It could be argued that a significant part of your higher-level education comes from times when you encountered an interesting problem that you had actually barely any idea how to approach or perhaps did not even fully understand. These experiences are when, despite a lack of guidance, you do end up learning a lot provided you are interested enough to do well.
With this in mind, today's Extra involves just one project, credits to Emily Zitek for it. To excel at it, you'll need to engage in Python coding, use your understanding of Linear Regression Models (potentially dig in a bit deeper) and do a bit of Googling about data analysis programming tasks. It's possible that you haven't done any Python programming before, or perhaps you've used it, but not specifically for data analysis tasks. Again, this is the point. This time.
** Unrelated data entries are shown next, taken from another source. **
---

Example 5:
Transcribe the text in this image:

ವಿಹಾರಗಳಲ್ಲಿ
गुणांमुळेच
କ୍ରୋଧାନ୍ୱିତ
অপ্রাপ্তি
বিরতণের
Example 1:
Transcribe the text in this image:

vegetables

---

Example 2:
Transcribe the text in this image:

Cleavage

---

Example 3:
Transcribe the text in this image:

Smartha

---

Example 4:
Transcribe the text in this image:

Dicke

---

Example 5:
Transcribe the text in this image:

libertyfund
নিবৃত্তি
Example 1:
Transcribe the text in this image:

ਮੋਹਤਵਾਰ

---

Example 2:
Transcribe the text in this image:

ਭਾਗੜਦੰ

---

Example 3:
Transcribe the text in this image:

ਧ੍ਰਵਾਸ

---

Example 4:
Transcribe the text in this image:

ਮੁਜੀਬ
To be fair, if you have done data analysis in Python (or similar languages, I keep on writing "Python" since this is what I recommend you use here) before, it won't take long to get to something reasonable here. For everyone else: this is your chance to research, try & fail, talk to ChatGPT, browse Kaggle and finally: improve your coding skills. In particular, get some knowledge about Pandas, Matplotlib and SciPy libraries, whatever those things are... o_O
Project Description
As you know, when deciding whether to admit an applicant, colleges take lots of factors, such as grades, sports, activities, leadership positions, awards, teacher recommendations, and test scores, into consideration. Using SAT scores as a basis of whether to admit a student or not has created some controversy. Among other things, people question whether the SATs are fair and whether they predict college performance. This is what you are going to research.
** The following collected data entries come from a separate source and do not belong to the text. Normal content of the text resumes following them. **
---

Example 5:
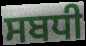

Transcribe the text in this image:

ਸਬਧੀ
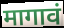
मागावं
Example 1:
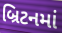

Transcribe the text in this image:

બ્રિટનમાં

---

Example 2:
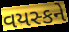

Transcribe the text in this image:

વયસ્કને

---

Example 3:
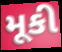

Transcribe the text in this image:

મૂકી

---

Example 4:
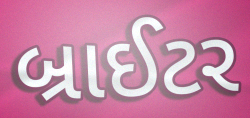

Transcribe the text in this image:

બ્રાઈટર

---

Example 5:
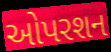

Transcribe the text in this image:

ઓપરશન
There is data about 100 students grades & scores in the .csv format, you can download it here. Brief description of the columns from the data file are below:
Variable
Description
high_GPA
High school grade point average
math_SAT
Math SAT score
verb_SAT
Verbal SAT score
comp_GPA
Computer science grade point average
univ_GPA
Overall university grade point average
Below are the questions you need to answer, some are very specific (to get you started), some are more general (to leave some room for research). You do not have to focus solely on these questions: you are welcome to branch out!
If you do want us to check your work, please do it in Google Colab: it is an easily sharable Jupyter Notebook. You can both do data analysis, Python coding, writing comments (using Latex even), etc... all in one place. In particular, you can produce a great report with functioning pieces of code all there. No special set up needed.